To demonstrate, I selected a subset of genres that my personal favorites:
bp_bio_nrc_lf <- bp_bio_nrc %>%
select(release_year, genre_name, EPI, sentiment_score) %>%
gather(key = "measure", value = "value", EPI, sentiment_score)%>%
filter(genre_name %in% c("Melodic House & Techno",
"Afro House",
"Organic House / Downtempo",
"Progressive House",
"Techno (Raw / Deep / Hypnotic)"))
To demonstrate, I’m using facet_wrap
to create
side-by-side charts that show the EPI and Sentiment Score trends by
genre and year. The ggplot
chart is saved as a variable and
animated with transition_reveal()
, which lets the lines and
points gradually appear as the years progress. This makes it easier to
spot how each genre’s sentiment and EPI evolve over time.
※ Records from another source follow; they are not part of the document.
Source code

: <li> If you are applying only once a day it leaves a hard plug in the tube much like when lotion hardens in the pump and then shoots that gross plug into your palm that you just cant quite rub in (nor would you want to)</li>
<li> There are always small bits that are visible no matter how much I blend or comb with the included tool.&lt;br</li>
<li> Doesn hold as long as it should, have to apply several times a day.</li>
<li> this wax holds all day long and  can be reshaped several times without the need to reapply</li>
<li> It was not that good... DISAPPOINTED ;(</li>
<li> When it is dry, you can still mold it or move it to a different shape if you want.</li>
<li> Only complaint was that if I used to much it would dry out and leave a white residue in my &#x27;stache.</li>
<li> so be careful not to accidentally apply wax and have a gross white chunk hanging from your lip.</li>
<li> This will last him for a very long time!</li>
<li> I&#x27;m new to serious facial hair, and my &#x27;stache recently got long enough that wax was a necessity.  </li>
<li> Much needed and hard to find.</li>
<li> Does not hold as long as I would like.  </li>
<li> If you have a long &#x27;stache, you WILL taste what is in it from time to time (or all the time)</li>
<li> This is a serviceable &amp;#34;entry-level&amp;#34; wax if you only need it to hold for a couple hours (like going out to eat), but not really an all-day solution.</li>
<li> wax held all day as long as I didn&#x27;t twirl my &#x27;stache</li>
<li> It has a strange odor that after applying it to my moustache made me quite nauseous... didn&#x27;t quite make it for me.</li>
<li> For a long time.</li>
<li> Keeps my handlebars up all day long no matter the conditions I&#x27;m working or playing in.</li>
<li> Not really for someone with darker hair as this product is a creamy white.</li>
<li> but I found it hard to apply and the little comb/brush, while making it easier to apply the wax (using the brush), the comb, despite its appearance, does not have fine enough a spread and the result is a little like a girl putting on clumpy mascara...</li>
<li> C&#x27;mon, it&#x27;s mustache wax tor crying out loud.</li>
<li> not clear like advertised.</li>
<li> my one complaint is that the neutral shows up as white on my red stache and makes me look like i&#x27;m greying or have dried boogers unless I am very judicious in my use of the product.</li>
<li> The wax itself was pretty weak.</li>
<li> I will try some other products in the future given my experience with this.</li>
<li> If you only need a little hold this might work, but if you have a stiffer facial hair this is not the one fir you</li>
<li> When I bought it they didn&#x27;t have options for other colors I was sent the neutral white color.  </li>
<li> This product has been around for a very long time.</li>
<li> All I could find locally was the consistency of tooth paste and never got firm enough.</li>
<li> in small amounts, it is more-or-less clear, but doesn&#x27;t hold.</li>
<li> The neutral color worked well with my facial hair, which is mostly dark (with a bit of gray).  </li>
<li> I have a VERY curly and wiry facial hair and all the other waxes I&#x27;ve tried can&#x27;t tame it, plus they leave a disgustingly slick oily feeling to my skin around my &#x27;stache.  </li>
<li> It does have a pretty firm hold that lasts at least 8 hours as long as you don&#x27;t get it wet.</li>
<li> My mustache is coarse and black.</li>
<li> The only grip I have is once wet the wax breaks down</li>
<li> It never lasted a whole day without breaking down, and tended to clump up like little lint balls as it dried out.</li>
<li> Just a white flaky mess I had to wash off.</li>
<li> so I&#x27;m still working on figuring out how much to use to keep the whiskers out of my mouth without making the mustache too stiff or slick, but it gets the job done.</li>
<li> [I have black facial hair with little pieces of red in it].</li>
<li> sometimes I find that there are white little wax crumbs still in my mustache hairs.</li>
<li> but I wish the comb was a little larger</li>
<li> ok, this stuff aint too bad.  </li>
The final step
generates both a GIF and an MP4 video, using
gifski_renderer
for the GIF and av_renderer
for the video.
bp_bio_nrc_viz <- ggplot(bp_bio_nrc_lf, aes(x = release_year, y = value, color = genre_name, group = genre_name)) +
geom_line(size = 1.2) +
geom_point(aes(size = abs(value))) +
scale_color_viridis_d(option = "C") +
labs(title = "EPI & Sentiment Score By Genre and Year",
y = "Value",
x = "Year") +
facet_grid(~ measure, scales = "free_y") +
theme_minimal() +
theme(legend.position = "bottom",
legend.title = element_text(size = 14),
legend.text = element_text(size = 12)) +
guides(size = "none") +
transition_reveal(release_year) +
ease_aes('linear')
## Warning: Using `size` aesthetic for lines was deprecated in ggplot2 3.4.0.
## ℹ Please use `linewidth` instead.
## This warning is displayed once every 8 hours.
## Call `lifecycle::last_lifecycle_warnings()` to see where this warning was
## generated.
if (interactive()) {
animate(
bp_bio_nrc_viz,
width = 1024,
height = 768,
nframes = 600,
fps = 60,
duration = 10,
renderer = gifski_renderer(file = "bp_bio_nrc_viz.gif")
)
animate(
bp_bio_nrc_viz,
width = 1024,
height = 768,
nframes = 600,
fps = 60,
duration = 10,
renderer = av_renderer(file = "bp_bio_nrc_viz.mp4")
)
}
Data visualizations should be used to aid data understanding. Data is truth and truth must win out.